▶ DATA EXTRACT
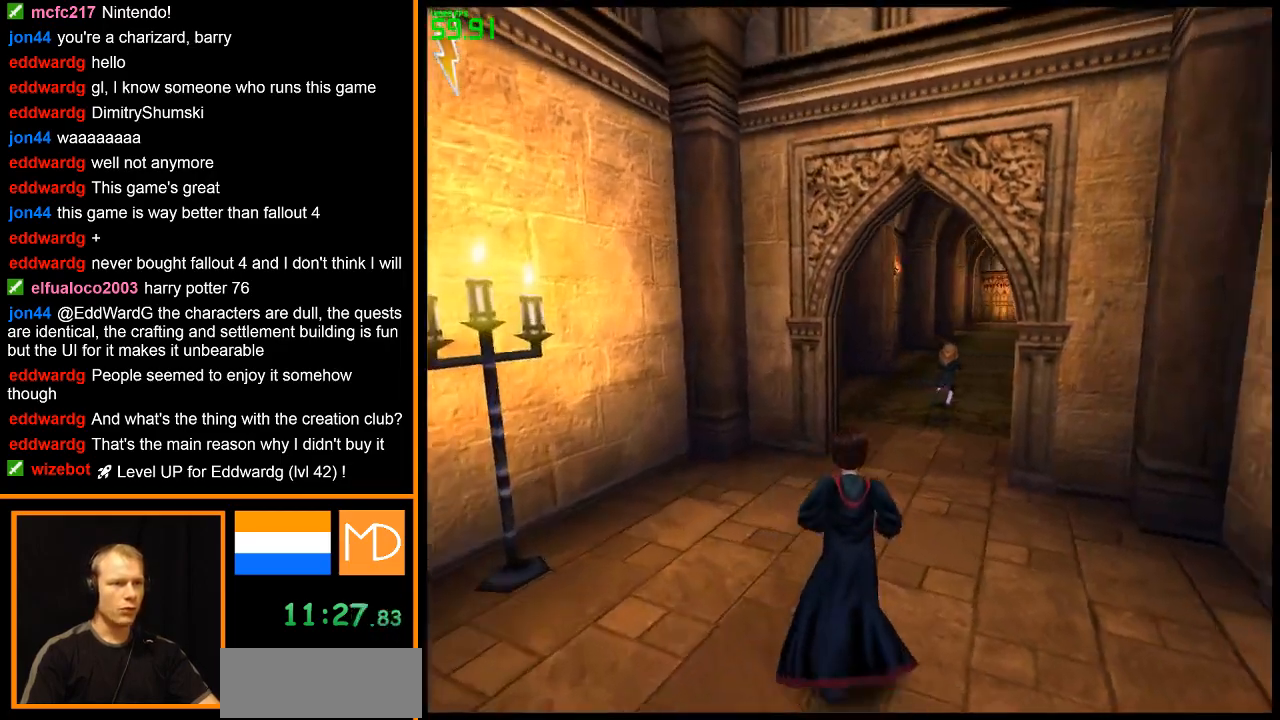
{"keys": ["w"], "mouse": ["right"], "events": []}
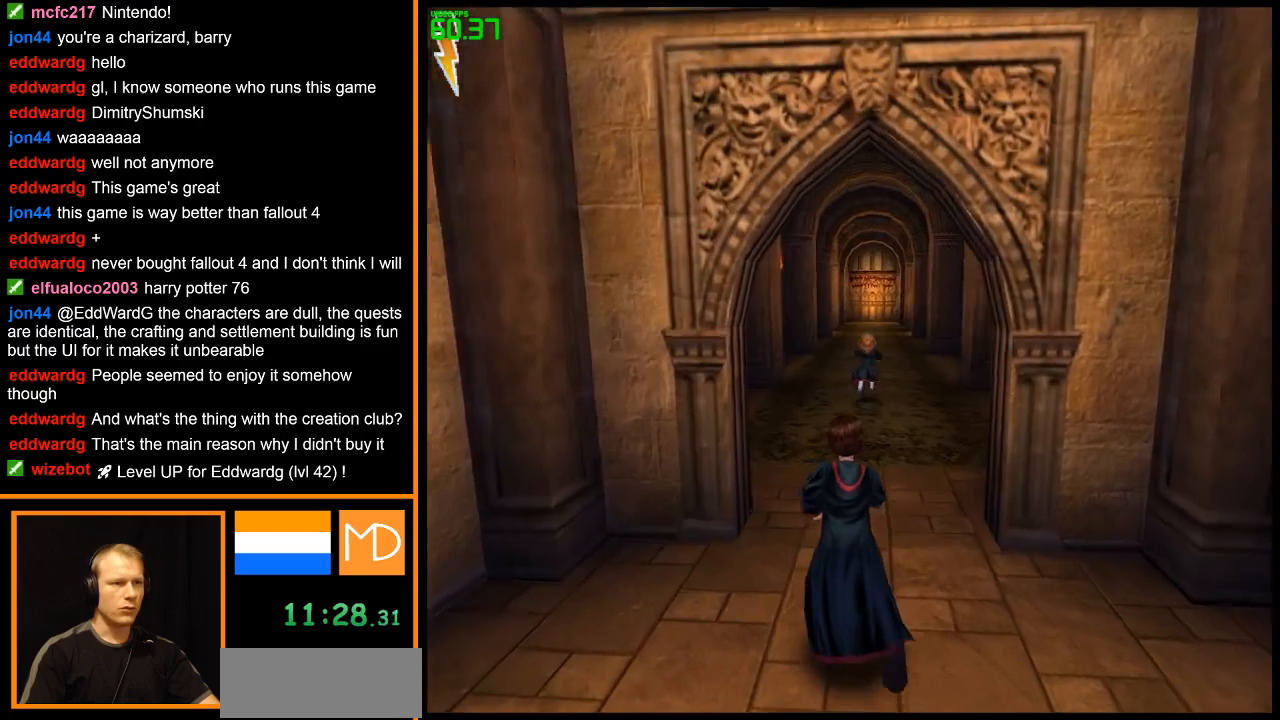
{"keys": ["w"], "mouse": ["right"], "events": []}
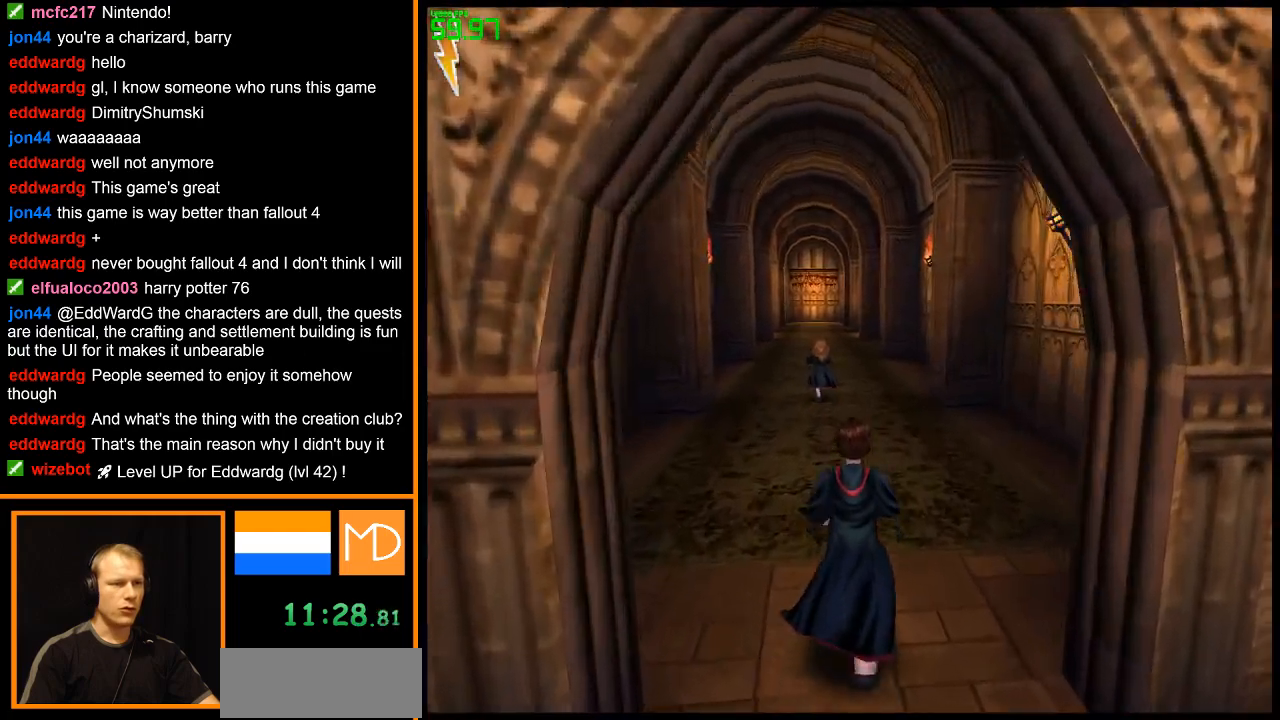
{"keys": ["w"], "mouse": ["right"], "events": []}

▶ TASK INSTRUCTIONS
Copy the listing exactly. Any image in it stays out of the copy.

▶ YOUR RESPONSE
{"keys": ["w"], "mouse": ["right"], "events": []}
{"keys": ["w"], "mouse": ["right"], "events": []}
{"keys": ["w"], "mouse": ["right"], "events": []}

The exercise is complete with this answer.